Once the checksum is calculated, the result of the checksum will then go to the right place. That is the checksum field of the TCP header. Once the checksum is placed inside the real TCP header, the pseudo header temporarily created to calculate the checksum is then discarded.
But what will be the value of Checksum field in TCP header, when the checksum itself is being calculated?. We learned that checksum calculation itself uses TCP headers, data, and pseudo header. So during this calculation what will be placed in the checksum field of tcp header?
During the calculation of checksum, the field is generally kept with 0's. After the calculation, right value will replace all 0's.
Also keep the fact in mind that the pseudo header never leaves the system. Its discarded, and is never part of the TCP header, or IP header or anything that goes through the wire.
So what happens on the destination side?
Well the exact same thing happens on the destination side as well. A temporary pseudo header is constructed and given to transport layer along with actual TCP header & data. This is prepended temporarily to tcp/udp segment, to calculate checksum.

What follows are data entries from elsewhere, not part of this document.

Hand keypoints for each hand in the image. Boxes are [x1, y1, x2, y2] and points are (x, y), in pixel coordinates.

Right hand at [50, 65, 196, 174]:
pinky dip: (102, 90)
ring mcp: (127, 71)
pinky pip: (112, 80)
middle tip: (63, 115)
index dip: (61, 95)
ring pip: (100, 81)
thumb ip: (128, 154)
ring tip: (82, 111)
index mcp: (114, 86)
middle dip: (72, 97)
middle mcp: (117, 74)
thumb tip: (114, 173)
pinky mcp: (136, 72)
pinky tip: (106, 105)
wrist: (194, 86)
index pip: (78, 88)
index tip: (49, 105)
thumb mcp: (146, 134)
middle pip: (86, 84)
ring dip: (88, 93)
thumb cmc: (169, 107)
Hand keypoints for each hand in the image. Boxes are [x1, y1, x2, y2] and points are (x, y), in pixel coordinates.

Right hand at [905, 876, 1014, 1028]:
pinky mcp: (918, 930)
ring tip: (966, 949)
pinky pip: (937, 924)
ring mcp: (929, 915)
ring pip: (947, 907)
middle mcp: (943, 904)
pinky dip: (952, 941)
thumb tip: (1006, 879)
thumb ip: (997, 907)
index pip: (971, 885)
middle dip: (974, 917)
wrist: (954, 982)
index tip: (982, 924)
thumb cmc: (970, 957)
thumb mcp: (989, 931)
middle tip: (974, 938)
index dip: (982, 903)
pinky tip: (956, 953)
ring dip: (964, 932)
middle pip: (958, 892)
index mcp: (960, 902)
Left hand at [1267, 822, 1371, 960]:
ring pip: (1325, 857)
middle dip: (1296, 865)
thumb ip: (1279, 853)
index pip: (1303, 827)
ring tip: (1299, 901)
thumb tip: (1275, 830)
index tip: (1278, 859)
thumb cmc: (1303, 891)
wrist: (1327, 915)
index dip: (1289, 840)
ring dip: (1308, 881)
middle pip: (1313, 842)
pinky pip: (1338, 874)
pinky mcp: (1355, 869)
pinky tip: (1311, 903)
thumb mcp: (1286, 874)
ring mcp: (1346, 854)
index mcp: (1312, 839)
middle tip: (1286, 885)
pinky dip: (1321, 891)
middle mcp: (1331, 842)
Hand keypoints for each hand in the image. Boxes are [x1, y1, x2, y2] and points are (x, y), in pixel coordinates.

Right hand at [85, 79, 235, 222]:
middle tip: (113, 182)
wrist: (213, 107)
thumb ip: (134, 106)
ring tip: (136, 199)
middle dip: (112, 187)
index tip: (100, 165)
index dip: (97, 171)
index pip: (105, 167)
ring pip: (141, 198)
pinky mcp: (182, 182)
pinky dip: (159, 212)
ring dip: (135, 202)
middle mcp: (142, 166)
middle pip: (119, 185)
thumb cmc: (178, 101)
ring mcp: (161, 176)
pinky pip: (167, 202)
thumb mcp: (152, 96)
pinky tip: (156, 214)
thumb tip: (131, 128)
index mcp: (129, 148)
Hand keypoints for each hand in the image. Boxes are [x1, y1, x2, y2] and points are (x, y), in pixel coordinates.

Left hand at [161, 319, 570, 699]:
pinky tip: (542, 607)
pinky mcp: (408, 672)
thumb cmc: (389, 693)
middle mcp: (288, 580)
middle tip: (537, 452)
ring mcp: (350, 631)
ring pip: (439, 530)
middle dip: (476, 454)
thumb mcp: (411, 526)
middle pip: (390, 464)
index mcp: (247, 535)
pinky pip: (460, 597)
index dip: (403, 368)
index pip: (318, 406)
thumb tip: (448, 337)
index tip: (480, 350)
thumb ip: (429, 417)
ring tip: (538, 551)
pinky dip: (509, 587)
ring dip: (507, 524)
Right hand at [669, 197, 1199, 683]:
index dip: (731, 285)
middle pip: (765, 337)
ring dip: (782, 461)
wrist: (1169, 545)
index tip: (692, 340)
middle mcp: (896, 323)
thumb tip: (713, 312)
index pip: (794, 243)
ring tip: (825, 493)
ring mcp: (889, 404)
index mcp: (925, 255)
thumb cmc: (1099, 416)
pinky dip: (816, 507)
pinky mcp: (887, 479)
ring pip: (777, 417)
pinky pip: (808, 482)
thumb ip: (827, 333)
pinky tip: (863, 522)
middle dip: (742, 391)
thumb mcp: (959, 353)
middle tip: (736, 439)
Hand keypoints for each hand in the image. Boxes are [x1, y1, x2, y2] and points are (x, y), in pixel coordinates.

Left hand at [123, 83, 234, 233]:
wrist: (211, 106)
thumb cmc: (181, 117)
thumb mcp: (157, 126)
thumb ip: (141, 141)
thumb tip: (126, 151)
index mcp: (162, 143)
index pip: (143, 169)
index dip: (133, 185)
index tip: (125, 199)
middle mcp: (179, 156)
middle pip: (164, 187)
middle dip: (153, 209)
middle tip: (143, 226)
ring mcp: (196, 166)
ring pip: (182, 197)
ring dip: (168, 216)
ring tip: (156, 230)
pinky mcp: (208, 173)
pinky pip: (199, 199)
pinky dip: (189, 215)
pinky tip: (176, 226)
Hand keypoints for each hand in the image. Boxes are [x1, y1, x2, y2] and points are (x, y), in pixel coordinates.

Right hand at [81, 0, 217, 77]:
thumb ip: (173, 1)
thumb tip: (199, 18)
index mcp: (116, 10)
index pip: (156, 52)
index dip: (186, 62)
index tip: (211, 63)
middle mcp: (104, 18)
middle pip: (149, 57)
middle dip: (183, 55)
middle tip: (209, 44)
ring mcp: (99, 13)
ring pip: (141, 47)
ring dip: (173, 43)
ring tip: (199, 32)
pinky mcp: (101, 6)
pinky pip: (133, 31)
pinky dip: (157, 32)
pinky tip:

If the output of addition of temporary pseudo header, tcp data, tcp header turns out to be all 1s, the reciever end can confirm that the data is not corrupted.
Why do you need a Pseudo Header?
That's a legitimate question. Because IP (network layer) header also has its own checksum field. So what's the point of taking few fields from there while calculating TCP/UDP checksum?
If the source address or destination address does not match, the checksum will fail. Note the point that even if the network packet somehow reaches transport layer, there still is a secondary verification of source and destination with checksum. The main purpose is to confirm with 100 percent surety that the TCP/UDP data reached the correct destination.
The main thing to understand about pseudo header is that, it never leaves the system. But still it does its job by adding another layer of verification. If you capture network traffic on your system for few minutes, then you can see TCP/UDP checksum value in tools like wireshark.
sudo tcpdump -vvv -s 0 -l -n port 80 -w tcp-out.pcap
The above command will capture packets towards port number 80 and then write the output to a file called tcp-out.pcap. This file can then be imported to tools like wireshark to analyse it further. You should be able to see checksum under TCP/UDP section inside wireshark.
Its also not possible to equally divide data into 16 bit chunks(for example, the last chunk might not have 16 bit). To solve that, binary value is prepended with zeros to make it 16 bit during the calculation of checksum.